Work item: The records that follow are to be transcribed exactly.

Data for this task:
# # # # #
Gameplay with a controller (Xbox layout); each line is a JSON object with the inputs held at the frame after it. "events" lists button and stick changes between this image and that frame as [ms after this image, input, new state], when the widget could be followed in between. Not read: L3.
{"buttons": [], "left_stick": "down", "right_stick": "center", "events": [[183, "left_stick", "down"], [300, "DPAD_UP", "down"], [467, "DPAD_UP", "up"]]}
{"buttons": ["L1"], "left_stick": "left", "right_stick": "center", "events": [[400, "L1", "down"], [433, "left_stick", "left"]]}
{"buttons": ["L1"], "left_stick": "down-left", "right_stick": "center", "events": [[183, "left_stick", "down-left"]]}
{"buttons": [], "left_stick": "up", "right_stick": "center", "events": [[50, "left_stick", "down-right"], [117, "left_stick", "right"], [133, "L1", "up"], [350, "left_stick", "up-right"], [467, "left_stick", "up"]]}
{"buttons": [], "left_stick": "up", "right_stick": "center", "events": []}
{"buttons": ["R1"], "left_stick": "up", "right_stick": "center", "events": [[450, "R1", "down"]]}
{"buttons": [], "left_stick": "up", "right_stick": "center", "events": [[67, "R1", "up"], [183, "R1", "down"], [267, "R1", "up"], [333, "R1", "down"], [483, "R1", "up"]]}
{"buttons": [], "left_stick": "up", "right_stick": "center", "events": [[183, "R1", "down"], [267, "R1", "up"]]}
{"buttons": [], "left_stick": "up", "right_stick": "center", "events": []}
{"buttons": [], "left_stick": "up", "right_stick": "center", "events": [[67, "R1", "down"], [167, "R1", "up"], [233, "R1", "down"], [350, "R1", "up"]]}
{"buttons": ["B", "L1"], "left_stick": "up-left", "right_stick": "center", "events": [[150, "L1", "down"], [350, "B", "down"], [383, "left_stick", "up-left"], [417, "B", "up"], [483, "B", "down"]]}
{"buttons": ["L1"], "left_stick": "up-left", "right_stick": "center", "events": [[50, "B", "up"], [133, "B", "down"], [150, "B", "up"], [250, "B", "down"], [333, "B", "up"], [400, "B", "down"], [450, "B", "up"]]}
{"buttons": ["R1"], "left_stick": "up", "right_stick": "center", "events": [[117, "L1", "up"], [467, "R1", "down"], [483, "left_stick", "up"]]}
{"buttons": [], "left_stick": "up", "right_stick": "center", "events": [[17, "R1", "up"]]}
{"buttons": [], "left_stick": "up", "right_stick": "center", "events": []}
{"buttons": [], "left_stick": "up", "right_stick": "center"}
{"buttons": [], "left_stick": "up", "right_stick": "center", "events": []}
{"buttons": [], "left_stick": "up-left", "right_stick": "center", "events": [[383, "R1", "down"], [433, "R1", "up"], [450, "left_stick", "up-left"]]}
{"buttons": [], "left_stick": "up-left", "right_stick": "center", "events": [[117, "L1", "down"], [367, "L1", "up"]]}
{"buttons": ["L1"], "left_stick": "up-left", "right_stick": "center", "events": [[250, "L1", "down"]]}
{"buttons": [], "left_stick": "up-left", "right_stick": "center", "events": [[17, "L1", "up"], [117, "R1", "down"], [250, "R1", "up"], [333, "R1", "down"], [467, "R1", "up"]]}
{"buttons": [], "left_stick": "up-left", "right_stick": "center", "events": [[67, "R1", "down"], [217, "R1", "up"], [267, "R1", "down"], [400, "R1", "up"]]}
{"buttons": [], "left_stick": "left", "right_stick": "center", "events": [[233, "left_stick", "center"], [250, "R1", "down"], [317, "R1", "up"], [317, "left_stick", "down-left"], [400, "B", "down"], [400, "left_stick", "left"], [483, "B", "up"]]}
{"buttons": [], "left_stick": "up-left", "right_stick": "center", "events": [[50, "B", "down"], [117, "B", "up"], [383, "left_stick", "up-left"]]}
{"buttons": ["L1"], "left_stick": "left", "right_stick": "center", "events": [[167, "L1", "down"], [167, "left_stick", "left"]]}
# # # # #
Written answer:
Gameplay with a controller (Xbox layout); each line is a JSON object with the inputs held at the frame after it. "events" lists button and stick changes between this image and that frame as [ms after this image, input, new state], when the widget could be followed in between. Not read: L3.
{"buttons": [], "left_stick": "down", "right_stick": "center", "events": [[183, "left_stick", "down"], [300, "DPAD_UP", "down"], [467, "DPAD_UP", "up"]]}
{"buttons": ["L1"], "left_stick": "left", "right_stick": "center", "events": [[400, "L1", "down"], [433, "left_stick", "left"]]}
{"buttons": ["L1"], "left_stick": "down-left", "right_stick": "center", "events": [[183, "left_stick", "down-left"]]}
{"buttons": [], "left_stick": "up", "right_stick": "center", "events": [[50, "left_stick", "down-right"], [117, "left_stick", "right"], [133, "L1", "up"], [350, "left_stick", "up-right"], [467, "left_stick", "up"]]}
{"buttons": [], "left_stick": "up", "right_stick": "center", "events": []}
{"buttons": ["R1"], "left_stick": "up", "right_stick": "center", "events": [[450, "R1", "down"]]}
{"buttons": [], "left_stick": "up", "right_stick": "center", "events": [[67, "R1", "up"], [183, "R1", "down"], [267, "R1", "up"], [333, "R1", "down"], [483, "R1", "up"]]}
{"buttons": [], "left_stick": "up", "right_stick": "center", "events": [[183, "R1", "down"], [267, "R1", "up"]]}
{"buttons": [], "left_stick": "up", "right_stick": "center", "events": []}
{"buttons": [], "left_stick": "up", "right_stick": "center", "events": [[67, "R1", "down"], [167, "R1", "up"], [233, "R1", "down"], [350, "R1", "up"]]}
{"buttons": ["B", "L1"], "left_stick": "up-left", "right_stick": "center", "events": [[150, "L1", "down"], [350, "B", "down"], [383, "left_stick", "up-left"], [417, "B", "up"], [483, "B", "down"]]}
{"buttons": ["L1"], "left_stick": "up-left", "right_stick": "center", "events": [[50, "B", "up"], [133, "B", "down"], [150, "B", "up"], [250, "B", "down"], [333, "B", "up"], [400, "B", "down"], [450, "B", "up"]]}
{"buttons": ["R1"], "left_stick": "up", "right_stick": "center", "events": [[117, "L1", "up"], [467, "R1", "down"], [483, "left_stick", "up"]]}
{"buttons": [], "left_stick": "up", "right_stick": "center", "events": [[17, "R1", "up"]]}
{"buttons": [], "left_stick": "up", "right_stick": "center", "events": []}
{"buttons": [], "left_stick": "up", "right_stick": "center"}
{"buttons": [], "left_stick": "up", "right_stick": "center", "events": []}
{"buttons": [], "left_stick": "up-left", "right_stick": "center", "events": [[383, "R1", "down"], [433, "R1", "up"], [450, "left_stick", "up-left"]]}
{"buttons": [], "left_stick": "up-left", "right_stick": "center", "events": [[117, "L1", "down"], [367, "L1", "up"]]}
{"buttons": ["L1"], "left_stick": "up-left", "right_stick": "center", "events": [[250, "L1", "down"]]}
{"buttons": [], "left_stick": "up-left", "right_stick": "center", "events": [[17, "L1", "up"], [117, "R1", "down"], [250, "R1", "up"], [333, "R1", "down"], [467, "R1", "up"]]}
{"buttons": [], "left_stick": "up-left", "right_stick": "center", "events": [[67, "R1", "down"], [217, "R1", "up"], [267, "R1", "down"], [400, "R1", "up"]]}
{"buttons": [], "left_stick": "left", "right_stick": "center", "events": [[233, "left_stick", "center"], [250, "R1", "down"], [317, "R1", "up"], [317, "left_stick", "down-left"], [400, "B", "down"], [400, "left_stick", "left"], [483, "B", "up"]]}
{"buttons": [], "left_stick": "up-left", "right_stick": "center", "events": [[50, "B", "down"], [117, "B", "up"], [383, "left_stick", "up-left"]]}
{"buttons": ["L1"], "left_stick": "left", "right_stick": "center", "events": [[167, "L1", "down"], [167, "left_stick", "left"]]}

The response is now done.